[Items from a data source]
_____

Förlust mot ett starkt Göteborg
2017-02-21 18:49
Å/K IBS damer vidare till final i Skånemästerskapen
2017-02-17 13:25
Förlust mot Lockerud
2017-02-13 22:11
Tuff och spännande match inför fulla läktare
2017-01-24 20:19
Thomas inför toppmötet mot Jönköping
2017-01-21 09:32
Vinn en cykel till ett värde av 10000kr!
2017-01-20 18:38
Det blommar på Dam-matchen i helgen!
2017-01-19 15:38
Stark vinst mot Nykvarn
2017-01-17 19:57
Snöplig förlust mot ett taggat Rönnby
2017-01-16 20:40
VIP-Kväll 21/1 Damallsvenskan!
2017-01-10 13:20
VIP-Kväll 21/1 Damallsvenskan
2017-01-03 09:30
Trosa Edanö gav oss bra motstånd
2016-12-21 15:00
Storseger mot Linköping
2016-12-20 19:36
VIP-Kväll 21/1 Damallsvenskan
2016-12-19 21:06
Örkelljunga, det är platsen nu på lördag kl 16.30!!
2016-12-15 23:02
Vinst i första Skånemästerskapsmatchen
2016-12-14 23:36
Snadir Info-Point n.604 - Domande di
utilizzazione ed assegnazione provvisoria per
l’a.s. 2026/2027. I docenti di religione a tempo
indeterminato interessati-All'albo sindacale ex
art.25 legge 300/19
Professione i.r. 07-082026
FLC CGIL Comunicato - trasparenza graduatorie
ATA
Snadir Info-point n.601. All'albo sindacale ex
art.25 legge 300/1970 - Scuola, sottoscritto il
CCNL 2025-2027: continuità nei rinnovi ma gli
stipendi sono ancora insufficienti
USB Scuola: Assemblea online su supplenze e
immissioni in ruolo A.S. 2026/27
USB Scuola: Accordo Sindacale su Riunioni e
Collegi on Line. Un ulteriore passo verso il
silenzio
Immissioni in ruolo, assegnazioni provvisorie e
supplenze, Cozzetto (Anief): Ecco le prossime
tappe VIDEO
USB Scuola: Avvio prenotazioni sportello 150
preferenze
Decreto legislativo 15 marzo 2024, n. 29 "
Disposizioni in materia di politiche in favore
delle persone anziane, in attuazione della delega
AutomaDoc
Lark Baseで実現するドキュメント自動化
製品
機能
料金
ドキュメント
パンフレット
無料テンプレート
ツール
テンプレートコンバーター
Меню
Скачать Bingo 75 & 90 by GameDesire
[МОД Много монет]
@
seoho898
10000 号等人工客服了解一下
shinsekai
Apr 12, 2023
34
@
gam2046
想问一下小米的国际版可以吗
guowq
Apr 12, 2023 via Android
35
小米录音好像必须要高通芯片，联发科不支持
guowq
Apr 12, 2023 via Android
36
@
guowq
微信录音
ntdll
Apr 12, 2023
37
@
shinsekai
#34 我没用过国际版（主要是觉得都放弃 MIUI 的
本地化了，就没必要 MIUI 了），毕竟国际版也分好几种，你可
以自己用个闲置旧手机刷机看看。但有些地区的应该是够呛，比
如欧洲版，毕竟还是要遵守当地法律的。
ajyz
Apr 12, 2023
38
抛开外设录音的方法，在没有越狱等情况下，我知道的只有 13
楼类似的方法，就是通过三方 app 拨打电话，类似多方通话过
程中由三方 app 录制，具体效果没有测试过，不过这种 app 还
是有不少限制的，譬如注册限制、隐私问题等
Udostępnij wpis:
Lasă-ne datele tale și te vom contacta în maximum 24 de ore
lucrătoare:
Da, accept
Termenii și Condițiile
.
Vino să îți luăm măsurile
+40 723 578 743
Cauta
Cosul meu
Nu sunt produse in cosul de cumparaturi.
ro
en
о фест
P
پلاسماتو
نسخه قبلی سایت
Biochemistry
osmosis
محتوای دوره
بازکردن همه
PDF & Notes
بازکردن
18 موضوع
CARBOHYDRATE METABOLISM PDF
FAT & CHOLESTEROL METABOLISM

_____

:: Description of the task ::
The answer should be a single number: the count of lines in the records that hold the string "METABOLISM".

:: Output of the task ::
2